Auch die 90iger waren nicht perfekt in dieser Beziehung aber es war eine Zeit die besser war als das was davor war und das was dann folgte. In unserer Zeit, einer Zeit also in der praktisch jedes Wort irgendjemanden triggert, der dann meint ein Recht auf Wiedergutmachung einfordern zu dürfen, ist eine Zeit in der das Gleichnis und das Symbol eine Renaissance erlebt.
Symbolismus kommt in unterschiedlichen Geschmacksrichtungen, aber es sind jene sehr grundlegenden Symbole auf die wir alle in ähnlicher Weise reagieren.
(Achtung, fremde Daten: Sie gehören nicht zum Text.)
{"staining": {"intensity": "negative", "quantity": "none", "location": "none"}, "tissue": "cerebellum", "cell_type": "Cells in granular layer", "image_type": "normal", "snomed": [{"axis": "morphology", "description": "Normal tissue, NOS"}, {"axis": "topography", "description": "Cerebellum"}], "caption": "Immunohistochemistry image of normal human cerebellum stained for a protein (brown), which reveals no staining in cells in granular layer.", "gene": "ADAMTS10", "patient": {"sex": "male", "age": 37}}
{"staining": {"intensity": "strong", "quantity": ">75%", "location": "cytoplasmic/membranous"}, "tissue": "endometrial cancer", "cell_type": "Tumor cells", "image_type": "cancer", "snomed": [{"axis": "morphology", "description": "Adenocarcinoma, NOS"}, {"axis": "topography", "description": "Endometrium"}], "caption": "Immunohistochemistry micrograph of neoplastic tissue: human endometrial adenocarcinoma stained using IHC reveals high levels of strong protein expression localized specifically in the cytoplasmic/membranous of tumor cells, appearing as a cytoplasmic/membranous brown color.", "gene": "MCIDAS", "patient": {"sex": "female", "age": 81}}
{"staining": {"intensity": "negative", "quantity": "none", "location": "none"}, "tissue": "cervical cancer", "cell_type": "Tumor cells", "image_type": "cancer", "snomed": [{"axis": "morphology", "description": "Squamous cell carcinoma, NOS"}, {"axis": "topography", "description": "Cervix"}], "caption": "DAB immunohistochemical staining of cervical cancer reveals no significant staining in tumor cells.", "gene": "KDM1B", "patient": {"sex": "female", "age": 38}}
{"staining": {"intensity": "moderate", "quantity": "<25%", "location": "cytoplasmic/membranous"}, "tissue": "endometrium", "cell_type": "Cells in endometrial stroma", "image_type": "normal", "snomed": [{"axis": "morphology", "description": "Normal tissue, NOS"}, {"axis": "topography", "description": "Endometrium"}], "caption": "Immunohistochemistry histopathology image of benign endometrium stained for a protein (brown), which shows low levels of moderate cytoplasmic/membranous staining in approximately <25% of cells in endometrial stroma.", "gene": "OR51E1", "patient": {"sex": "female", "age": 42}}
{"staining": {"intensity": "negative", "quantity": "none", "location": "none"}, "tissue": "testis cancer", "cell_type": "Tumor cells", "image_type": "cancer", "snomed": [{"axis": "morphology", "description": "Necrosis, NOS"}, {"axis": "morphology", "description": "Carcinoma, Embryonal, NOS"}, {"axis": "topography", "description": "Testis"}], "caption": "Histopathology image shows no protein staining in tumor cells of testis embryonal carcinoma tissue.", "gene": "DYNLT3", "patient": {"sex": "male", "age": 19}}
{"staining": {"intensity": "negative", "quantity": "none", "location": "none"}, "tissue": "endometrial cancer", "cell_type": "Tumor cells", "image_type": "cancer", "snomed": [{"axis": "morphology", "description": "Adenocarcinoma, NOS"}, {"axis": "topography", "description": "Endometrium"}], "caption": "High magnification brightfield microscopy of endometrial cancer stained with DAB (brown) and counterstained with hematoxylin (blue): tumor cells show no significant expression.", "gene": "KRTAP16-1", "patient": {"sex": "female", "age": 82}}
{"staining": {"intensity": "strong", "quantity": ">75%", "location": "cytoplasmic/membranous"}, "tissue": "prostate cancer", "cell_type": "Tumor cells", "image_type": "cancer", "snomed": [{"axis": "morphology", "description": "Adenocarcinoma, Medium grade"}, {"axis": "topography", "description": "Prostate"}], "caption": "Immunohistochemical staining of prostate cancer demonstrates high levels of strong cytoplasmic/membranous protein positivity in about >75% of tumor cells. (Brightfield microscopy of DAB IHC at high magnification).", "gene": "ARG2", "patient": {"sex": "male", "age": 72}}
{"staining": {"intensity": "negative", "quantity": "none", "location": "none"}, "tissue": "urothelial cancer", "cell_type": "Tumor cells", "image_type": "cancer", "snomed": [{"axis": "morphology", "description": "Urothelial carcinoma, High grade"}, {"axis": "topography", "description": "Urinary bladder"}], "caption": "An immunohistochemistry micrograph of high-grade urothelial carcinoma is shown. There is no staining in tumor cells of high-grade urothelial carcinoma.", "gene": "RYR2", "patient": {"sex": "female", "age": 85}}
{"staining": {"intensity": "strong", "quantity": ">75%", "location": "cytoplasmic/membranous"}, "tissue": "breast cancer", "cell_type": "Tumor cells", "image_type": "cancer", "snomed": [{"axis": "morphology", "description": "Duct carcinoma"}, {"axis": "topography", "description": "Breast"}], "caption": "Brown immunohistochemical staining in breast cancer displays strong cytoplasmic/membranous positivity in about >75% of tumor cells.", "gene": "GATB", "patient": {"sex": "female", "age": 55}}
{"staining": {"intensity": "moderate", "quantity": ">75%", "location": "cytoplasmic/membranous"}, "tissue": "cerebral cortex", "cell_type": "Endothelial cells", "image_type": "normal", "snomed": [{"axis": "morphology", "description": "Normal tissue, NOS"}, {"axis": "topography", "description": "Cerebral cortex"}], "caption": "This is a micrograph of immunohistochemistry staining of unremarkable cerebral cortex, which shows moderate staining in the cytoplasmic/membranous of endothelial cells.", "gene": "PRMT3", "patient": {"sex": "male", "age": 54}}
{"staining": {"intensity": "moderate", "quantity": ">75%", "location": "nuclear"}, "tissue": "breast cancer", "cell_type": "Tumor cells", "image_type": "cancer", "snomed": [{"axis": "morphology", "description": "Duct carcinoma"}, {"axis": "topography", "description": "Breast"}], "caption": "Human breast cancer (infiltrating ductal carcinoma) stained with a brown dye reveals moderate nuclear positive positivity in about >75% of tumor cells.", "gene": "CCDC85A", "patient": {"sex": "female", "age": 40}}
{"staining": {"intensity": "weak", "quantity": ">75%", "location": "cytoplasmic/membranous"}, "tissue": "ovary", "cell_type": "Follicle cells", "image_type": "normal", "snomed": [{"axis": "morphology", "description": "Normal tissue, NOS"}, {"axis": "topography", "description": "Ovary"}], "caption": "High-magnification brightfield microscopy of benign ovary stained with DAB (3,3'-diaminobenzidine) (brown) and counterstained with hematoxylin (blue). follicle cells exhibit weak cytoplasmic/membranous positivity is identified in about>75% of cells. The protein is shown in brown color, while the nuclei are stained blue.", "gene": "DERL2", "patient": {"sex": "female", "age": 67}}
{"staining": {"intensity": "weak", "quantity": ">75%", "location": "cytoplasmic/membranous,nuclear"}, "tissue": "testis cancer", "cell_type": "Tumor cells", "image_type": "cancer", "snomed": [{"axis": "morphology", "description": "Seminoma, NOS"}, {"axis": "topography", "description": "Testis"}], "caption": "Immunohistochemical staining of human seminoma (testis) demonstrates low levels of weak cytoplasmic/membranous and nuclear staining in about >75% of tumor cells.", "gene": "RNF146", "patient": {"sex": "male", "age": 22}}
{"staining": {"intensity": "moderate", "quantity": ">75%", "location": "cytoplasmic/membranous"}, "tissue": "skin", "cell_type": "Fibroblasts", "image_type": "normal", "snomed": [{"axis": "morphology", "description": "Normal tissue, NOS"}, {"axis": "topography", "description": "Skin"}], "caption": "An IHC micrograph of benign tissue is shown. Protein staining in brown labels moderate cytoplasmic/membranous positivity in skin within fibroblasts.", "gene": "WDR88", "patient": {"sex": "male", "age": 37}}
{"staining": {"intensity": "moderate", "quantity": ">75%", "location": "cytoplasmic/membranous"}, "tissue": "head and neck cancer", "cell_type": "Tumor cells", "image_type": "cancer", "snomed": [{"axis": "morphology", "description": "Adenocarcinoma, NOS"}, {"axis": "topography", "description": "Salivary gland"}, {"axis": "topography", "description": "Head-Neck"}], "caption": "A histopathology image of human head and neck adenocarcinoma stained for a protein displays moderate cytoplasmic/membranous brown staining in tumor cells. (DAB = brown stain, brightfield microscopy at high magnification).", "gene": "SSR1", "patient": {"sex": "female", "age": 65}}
Die Theorien warum das so ist gehen weit auseinander, aber zeitgenössische Forschung legt nahe dass gewisse Ängste von Generation zu Generation weitergegeben werden können (Vergleiche: Parental olfactory experience influences behavior and neural structure in subsequent generations -- Brian G Dias & Kerry J Ressler). Höhenangst etwa ist nichts das aus unseren Erfahrungen stammen muss, es kann sich hierbei um ein Trauma der Urgroßmutter handeln. Ängste sind scheinbar teilweise genetisch vererbbar.
Schenk uns bitte ein Like auf Facebook! #meinungsfreiheit #pressefreiheit
Danke!
Aus dieser Logik abgeleitet lässt sich eventuell erklären warum praktisch jede Kultur Drachen in ihrer Mythologie hat und diese Viecher immer ähnlich aussehen. Es sind fast immer Mischungen aus jenen Tieren die uns gefährlich waren als wir noch klitzekleine Säugetiere waren: Schlangen, Raubvögel, Hunde, Katzen und Reptilien.
Die Angst vor der scharfen Klaue, den spitzen Zähnen und einer massiven körperlichen Überlegenheit ist der Inbegriff der Angst des Menschen vor der ungebändigten Natur, etwas das sich nun, nachdem die Natur gebändigt wurde, eben auf eine abstrakte Art in unserem Geist manifestiert. Es gibt kein Tier mehr zu fürchten, aber unser Gehirn traut dieser Sicherheit nicht und warnt vor den Klauen und Zähnen die im Dunkel lauern.
Eine zeitgenössische Manifestation zweier Urängste ist der Zombie und der Vampir.
Kaum eine andere mythologische Figur findet so viel Resonanz in unserer modernen Kultur. Warum nicht der Tatzelwurm? Warum nicht der Faun, die Sirene, der Riese, der Zwerg oder Satyr? Der Incubus und Sukkubus?
Warum Zombie und Vampir?
In den letzten Jahren habe ich einige extrem komplexe Erklärungsversuche gehört. Ich denke die Erklärung ist aber relativ einfach:
Der Zombie ist im Wesentlichen unsere Angst vor einem unkontrollierbaren menschlichen Mob, der Vampir ist unsere Angst vor den Eliten.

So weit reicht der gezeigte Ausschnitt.